Data in this exercise
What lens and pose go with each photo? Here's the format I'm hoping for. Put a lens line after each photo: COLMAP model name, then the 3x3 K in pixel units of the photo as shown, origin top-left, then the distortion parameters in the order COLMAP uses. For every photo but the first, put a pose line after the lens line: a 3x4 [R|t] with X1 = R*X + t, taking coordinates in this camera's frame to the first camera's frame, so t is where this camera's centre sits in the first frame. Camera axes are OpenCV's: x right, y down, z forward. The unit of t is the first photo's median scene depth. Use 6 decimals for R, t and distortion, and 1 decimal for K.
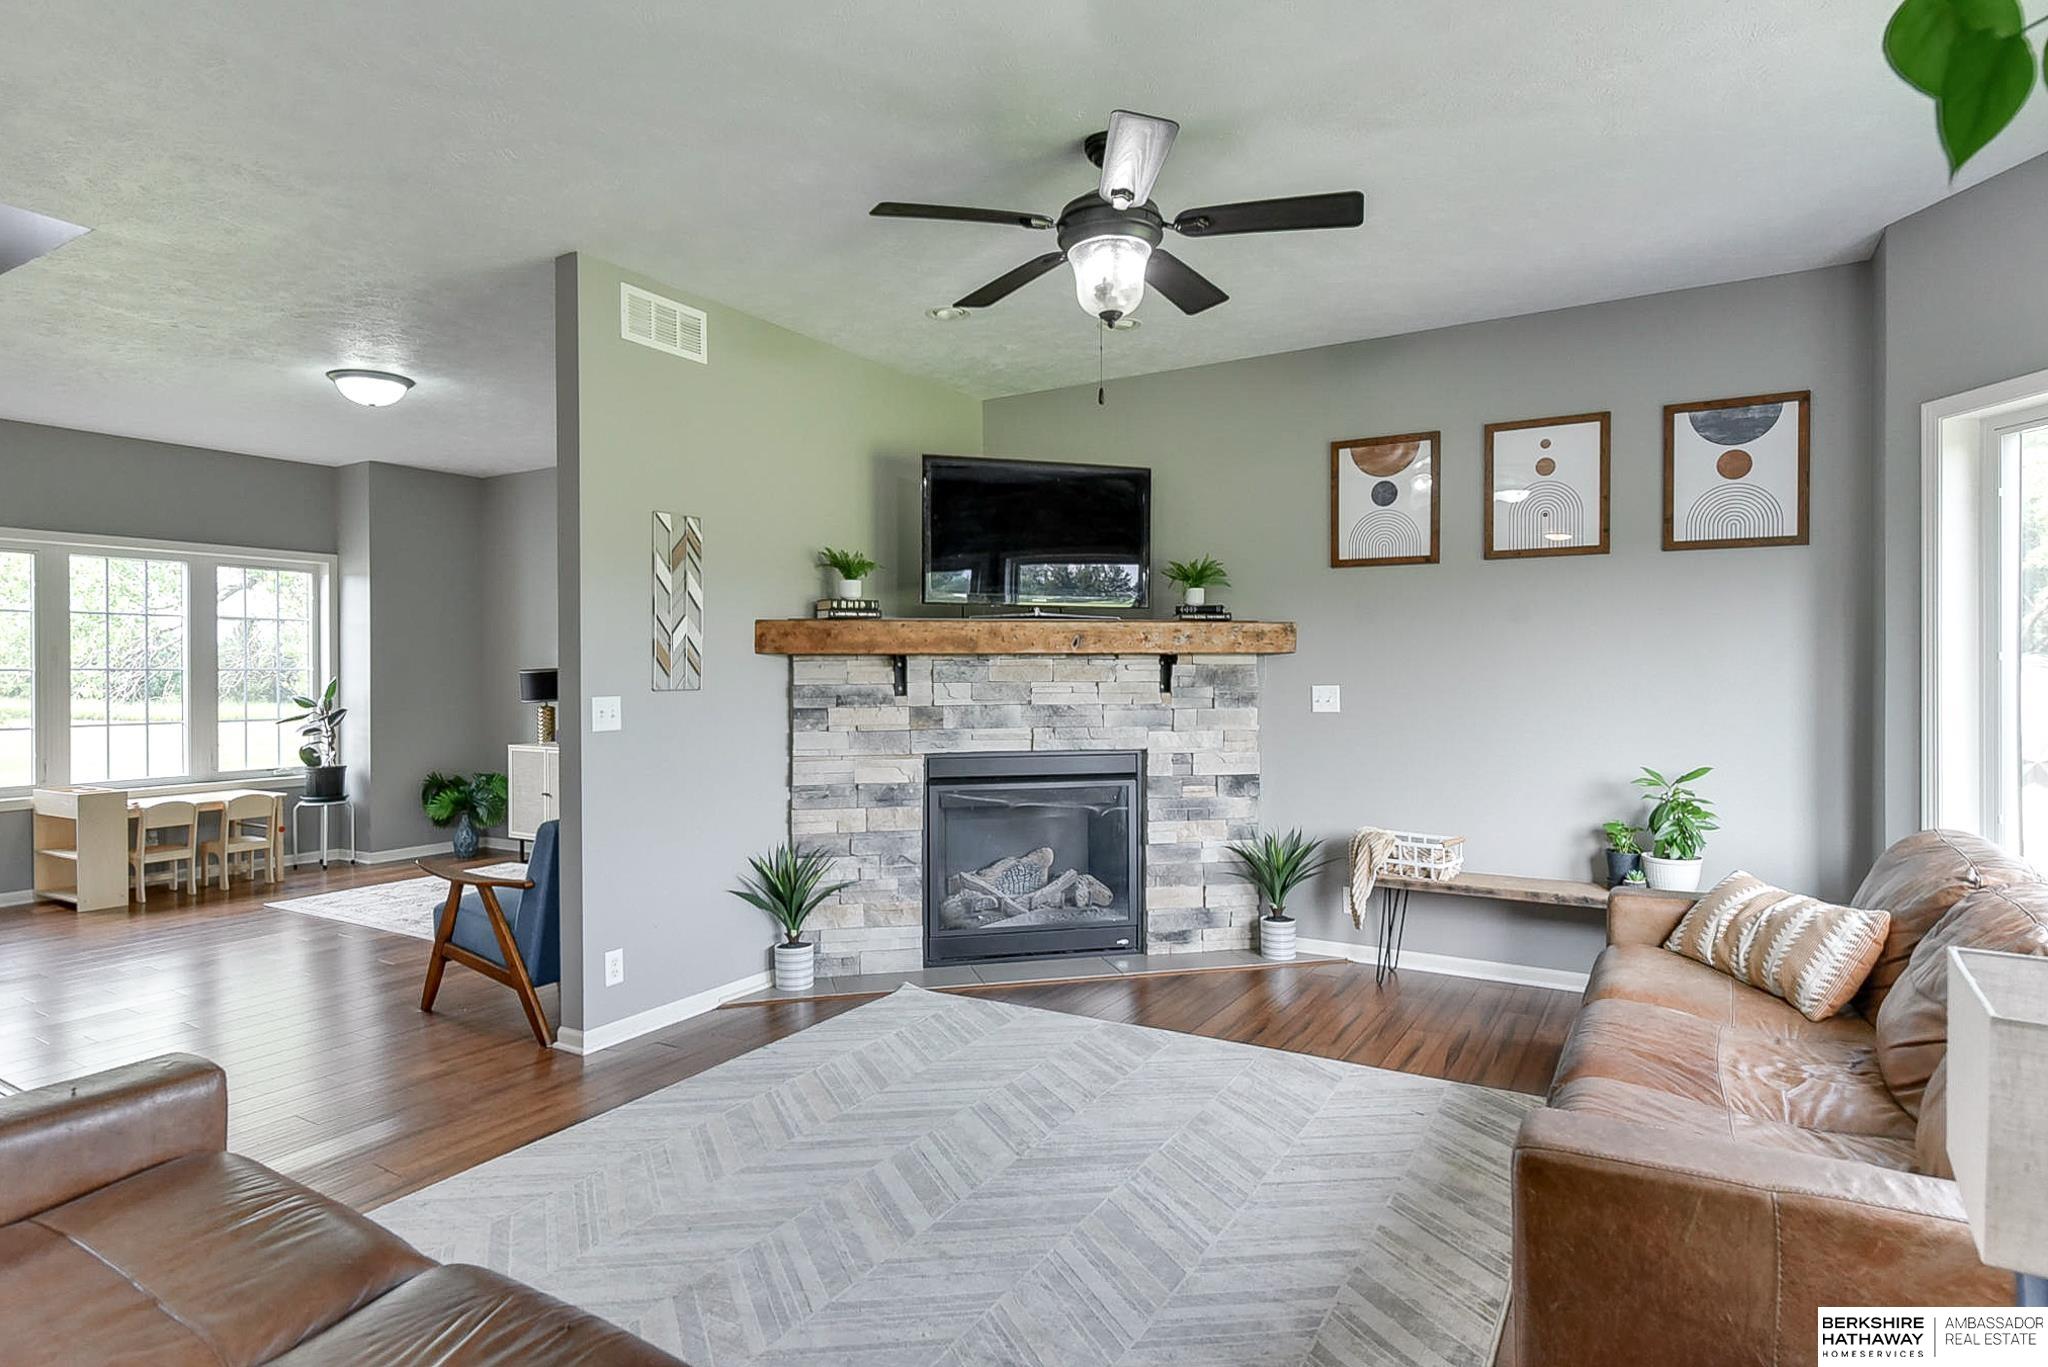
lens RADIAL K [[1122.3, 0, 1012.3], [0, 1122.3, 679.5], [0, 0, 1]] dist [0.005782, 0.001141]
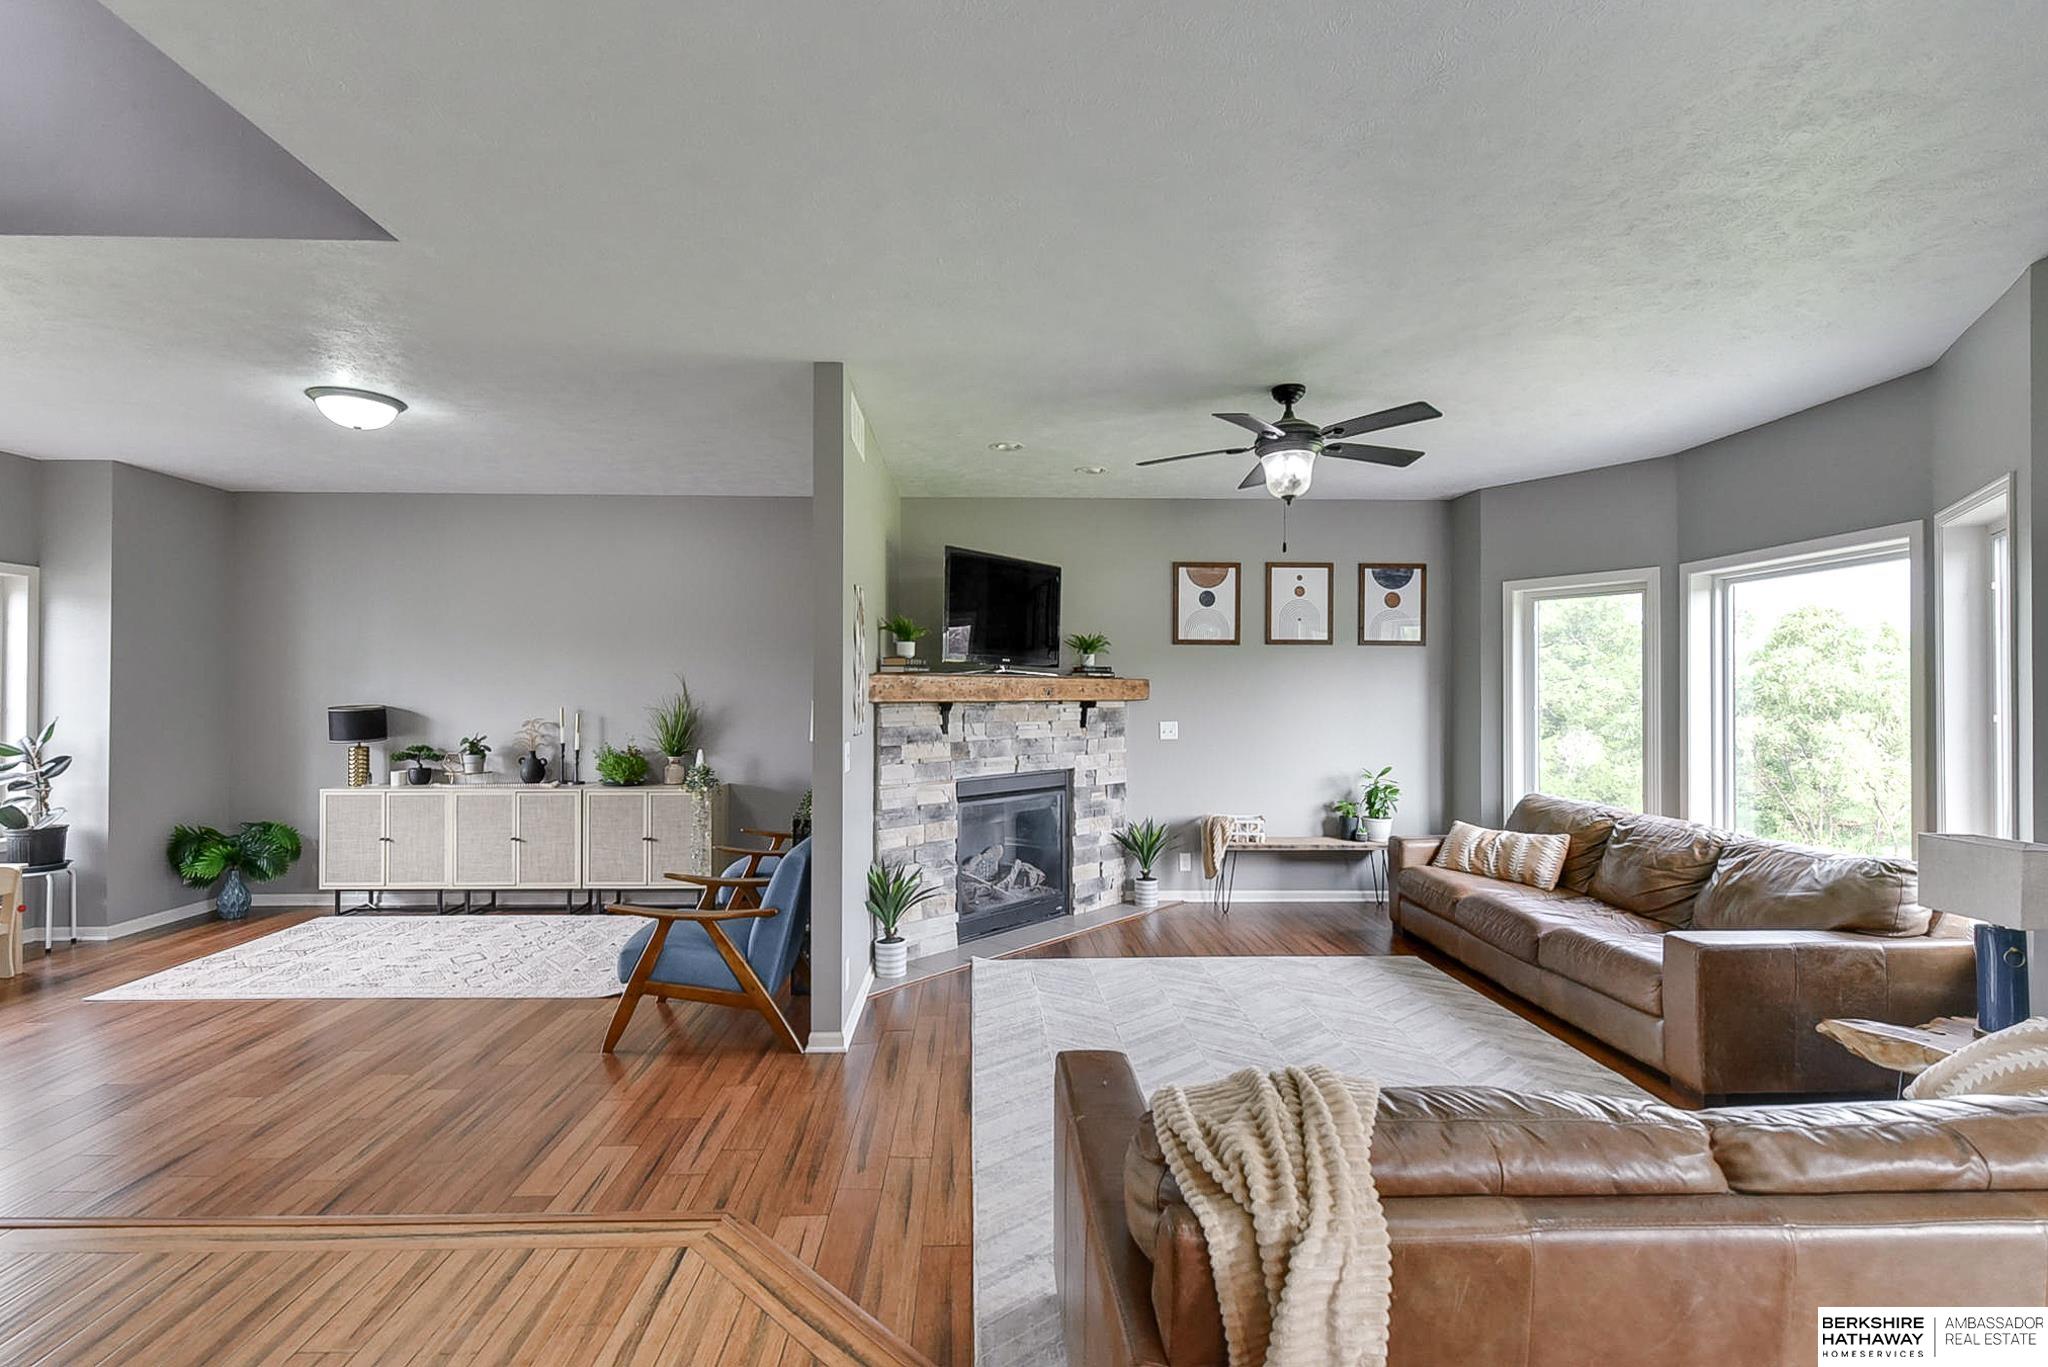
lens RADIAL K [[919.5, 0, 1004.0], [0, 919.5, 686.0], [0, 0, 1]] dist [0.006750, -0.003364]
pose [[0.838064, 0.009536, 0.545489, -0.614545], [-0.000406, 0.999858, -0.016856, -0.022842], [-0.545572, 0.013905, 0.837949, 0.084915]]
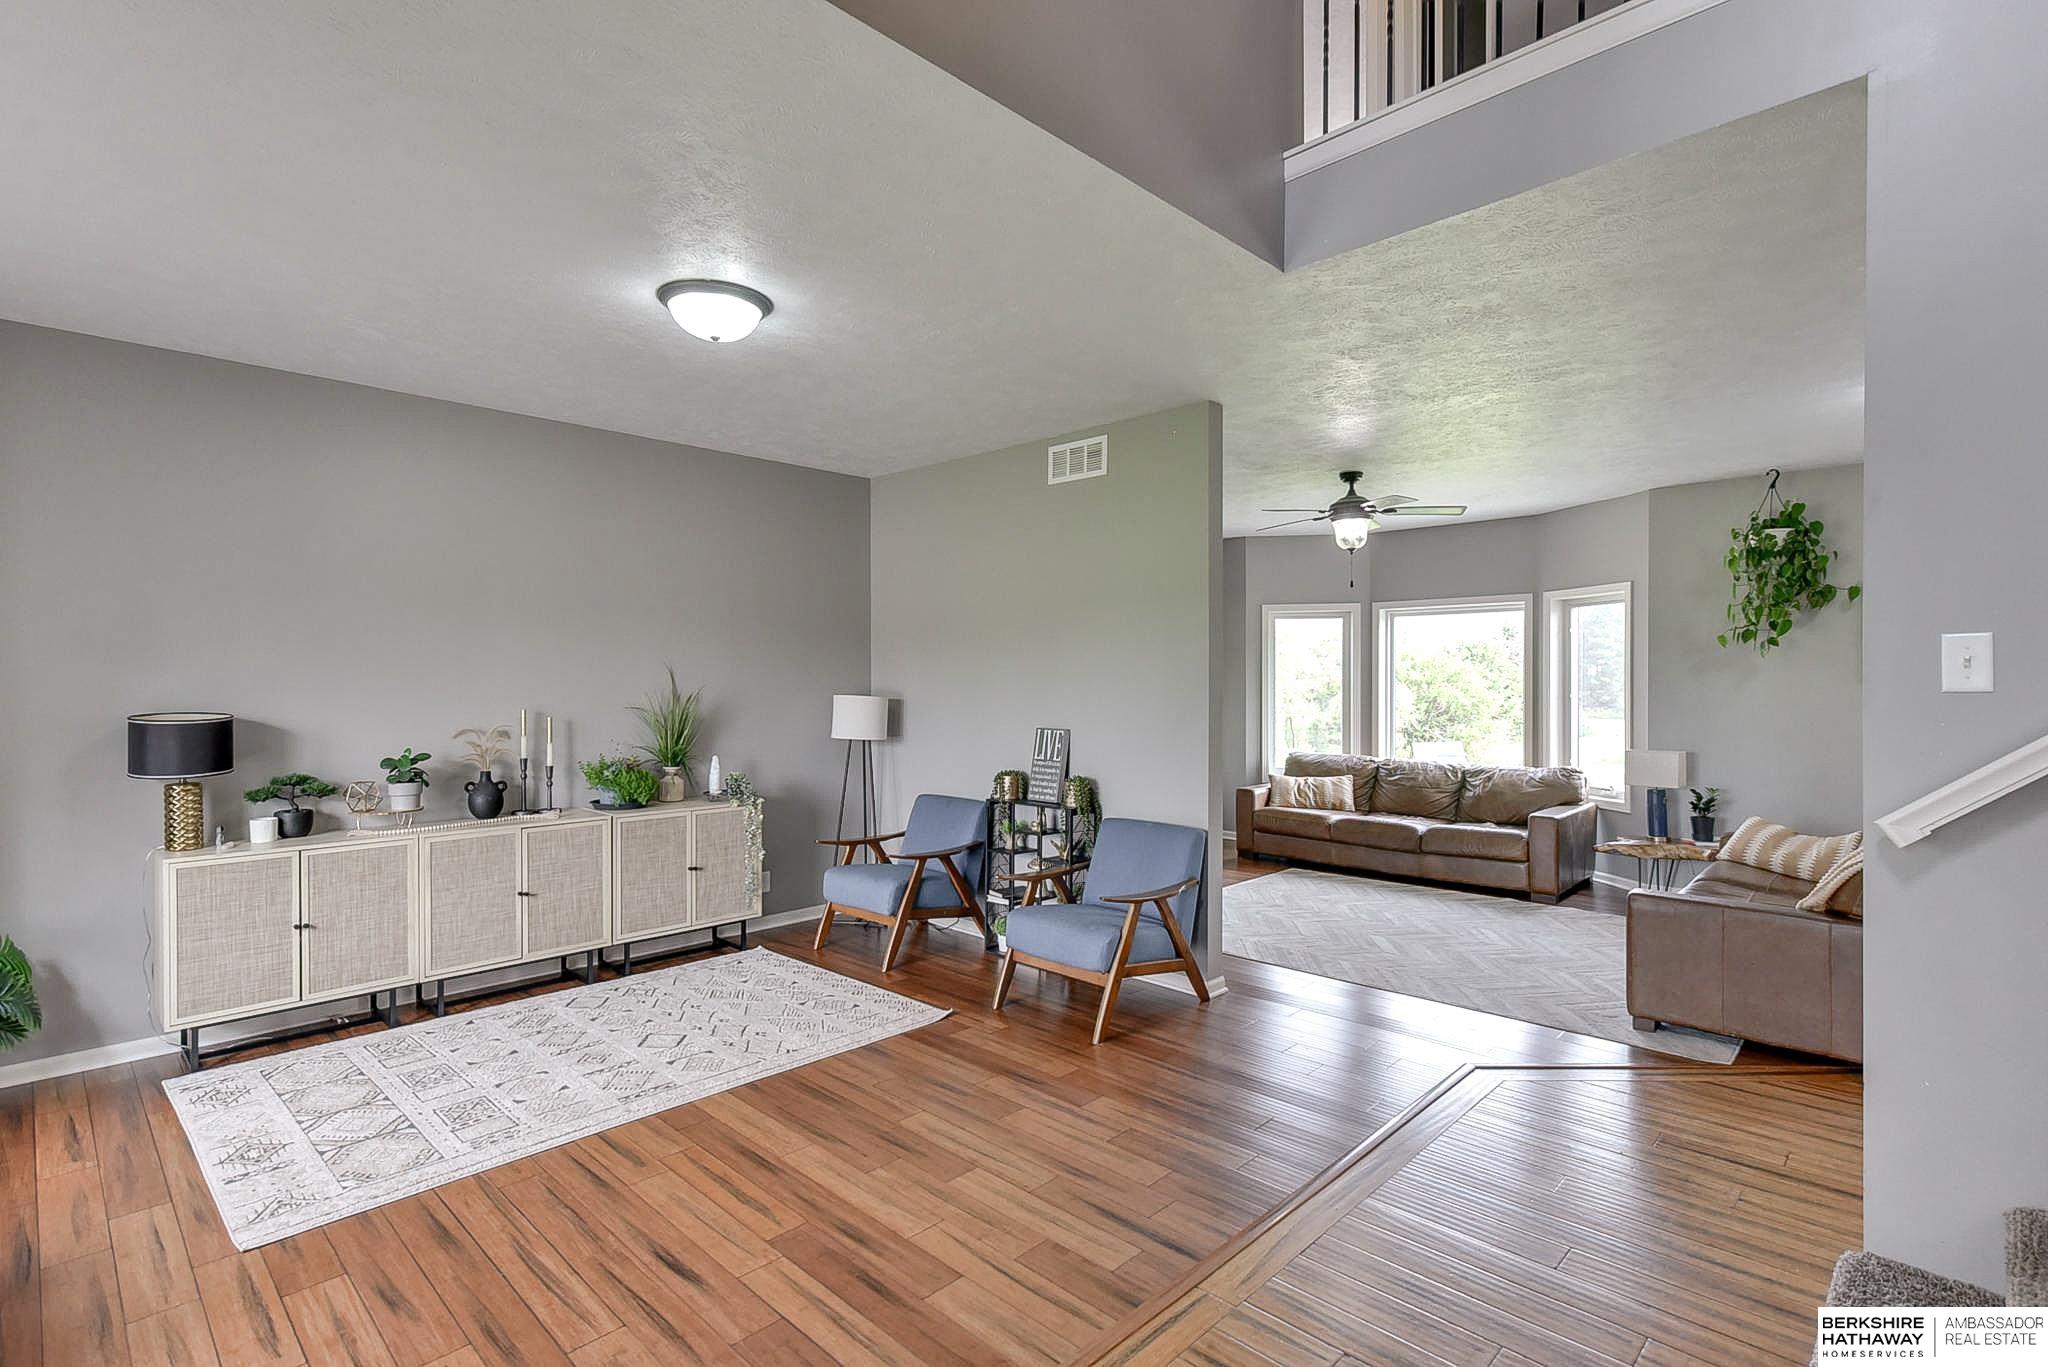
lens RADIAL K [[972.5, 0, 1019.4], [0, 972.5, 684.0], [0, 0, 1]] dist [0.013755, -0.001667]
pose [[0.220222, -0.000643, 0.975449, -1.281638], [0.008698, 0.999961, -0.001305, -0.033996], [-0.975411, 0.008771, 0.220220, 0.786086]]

--

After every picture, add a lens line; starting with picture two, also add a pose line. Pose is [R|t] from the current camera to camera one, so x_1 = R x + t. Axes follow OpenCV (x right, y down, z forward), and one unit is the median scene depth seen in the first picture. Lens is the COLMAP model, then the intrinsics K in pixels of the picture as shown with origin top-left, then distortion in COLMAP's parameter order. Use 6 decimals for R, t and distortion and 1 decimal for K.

Brief
Can you reproduce the data from the line containing "What lens and" through the line containing "0.008771, 0.220220, 0.786086]]", leaving the pictures out of your answer?

Answer box
What lens and pose go with each photo? Here's the format I'm hoping for. Put a lens line after each photo: COLMAP model name, then the 3x3 K in pixel units of the photo as shown, origin top-left, then the distortion parameters in the order COLMAP uses. For every photo but the first, put a pose line after the lens line: a 3x4 [R|t] with X1 = R*X + t, taking coordinates in this camera's frame to the first camera's frame, so t is where this camera's centre sits in the first frame. Camera axes are OpenCV's: x right, y down, z forward. The unit of t is the first photo's median scene depth. Use 6 decimals for R, t and distortion, and 1 decimal for K.
lens RADIAL K [[1122.3, 0, 1012.3], [0, 1122.3, 679.5], [0, 0, 1]] dist [0.005782, 0.001141]
lens RADIAL K [[919.5, 0, 1004.0], [0, 919.5, 686.0], [0, 0, 1]] dist [0.006750, -0.003364]
pose [[0.838064, 0.009536, 0.545489, -0.614545], [-0.000406, 0.999858, -0.016856, -0.022842], [-0.545572, 0.013905, 0.837949, 0.084915]]
lens RADIAL K [[972.5, 0, 1019.4], [0, 972.5, 684.0], [0, 0, 1]] dist [0.013755, -0.001667]
pose [[0.220222, -0.000643, 0.975449, -1.281638], [0.008698, 0.999961, -0.001305, -0.033996], [-0.975411, 0.008771, 0.220220, 0.786086]]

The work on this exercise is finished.